▼

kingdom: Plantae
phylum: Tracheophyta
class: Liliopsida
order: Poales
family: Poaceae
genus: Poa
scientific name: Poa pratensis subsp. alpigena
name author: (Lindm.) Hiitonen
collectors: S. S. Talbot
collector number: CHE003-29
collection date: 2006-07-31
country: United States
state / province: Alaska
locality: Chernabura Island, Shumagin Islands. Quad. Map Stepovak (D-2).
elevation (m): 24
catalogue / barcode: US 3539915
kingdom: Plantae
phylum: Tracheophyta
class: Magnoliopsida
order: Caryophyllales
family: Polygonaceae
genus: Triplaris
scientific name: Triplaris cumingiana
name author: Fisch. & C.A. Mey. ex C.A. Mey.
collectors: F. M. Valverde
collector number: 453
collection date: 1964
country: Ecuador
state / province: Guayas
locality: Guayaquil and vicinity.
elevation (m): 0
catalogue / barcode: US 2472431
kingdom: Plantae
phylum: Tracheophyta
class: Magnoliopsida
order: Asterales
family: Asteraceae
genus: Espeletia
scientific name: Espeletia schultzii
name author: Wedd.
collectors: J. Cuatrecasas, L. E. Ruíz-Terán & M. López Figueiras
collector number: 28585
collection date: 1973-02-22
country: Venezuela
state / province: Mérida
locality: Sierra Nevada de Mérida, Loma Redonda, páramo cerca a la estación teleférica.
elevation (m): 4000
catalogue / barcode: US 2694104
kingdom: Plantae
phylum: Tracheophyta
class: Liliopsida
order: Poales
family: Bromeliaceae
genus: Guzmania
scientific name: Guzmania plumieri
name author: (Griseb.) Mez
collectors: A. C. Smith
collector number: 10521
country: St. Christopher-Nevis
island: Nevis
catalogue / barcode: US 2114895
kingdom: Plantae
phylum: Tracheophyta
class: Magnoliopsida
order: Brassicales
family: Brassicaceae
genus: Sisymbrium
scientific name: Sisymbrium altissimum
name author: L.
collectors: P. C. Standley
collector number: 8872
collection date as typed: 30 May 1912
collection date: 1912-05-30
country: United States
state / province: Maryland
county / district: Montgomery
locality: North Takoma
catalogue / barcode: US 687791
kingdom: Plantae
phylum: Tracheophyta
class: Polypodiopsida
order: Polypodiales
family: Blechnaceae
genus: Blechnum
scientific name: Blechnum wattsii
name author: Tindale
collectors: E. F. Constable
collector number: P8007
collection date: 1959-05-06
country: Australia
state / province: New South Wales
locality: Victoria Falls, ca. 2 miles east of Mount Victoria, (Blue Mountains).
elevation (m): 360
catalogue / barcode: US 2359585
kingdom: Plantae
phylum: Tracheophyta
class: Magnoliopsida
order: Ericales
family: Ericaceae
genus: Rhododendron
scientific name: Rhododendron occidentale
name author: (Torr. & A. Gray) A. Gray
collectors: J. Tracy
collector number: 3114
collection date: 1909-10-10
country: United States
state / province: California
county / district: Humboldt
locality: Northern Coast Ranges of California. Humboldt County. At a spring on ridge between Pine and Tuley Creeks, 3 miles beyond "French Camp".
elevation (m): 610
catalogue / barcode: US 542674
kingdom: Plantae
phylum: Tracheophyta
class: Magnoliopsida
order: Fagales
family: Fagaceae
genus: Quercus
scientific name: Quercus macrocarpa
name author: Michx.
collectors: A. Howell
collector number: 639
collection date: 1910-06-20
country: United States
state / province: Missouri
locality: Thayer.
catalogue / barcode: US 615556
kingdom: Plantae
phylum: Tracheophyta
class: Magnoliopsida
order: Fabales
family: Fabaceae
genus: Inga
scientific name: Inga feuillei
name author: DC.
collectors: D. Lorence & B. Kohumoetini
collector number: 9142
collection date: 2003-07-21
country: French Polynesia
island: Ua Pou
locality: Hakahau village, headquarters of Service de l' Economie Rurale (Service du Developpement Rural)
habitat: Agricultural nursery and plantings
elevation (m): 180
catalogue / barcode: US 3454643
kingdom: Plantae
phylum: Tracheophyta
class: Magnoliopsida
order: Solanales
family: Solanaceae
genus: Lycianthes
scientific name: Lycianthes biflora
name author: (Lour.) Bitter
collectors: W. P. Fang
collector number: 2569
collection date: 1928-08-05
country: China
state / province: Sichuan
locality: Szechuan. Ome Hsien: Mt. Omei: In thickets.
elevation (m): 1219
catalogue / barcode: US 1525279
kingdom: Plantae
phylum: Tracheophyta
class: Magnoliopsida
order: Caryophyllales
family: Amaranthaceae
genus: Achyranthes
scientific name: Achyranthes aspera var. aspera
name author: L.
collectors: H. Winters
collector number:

▲

Count the lines of the material above that contain the word "catalogue", and give only that number.

10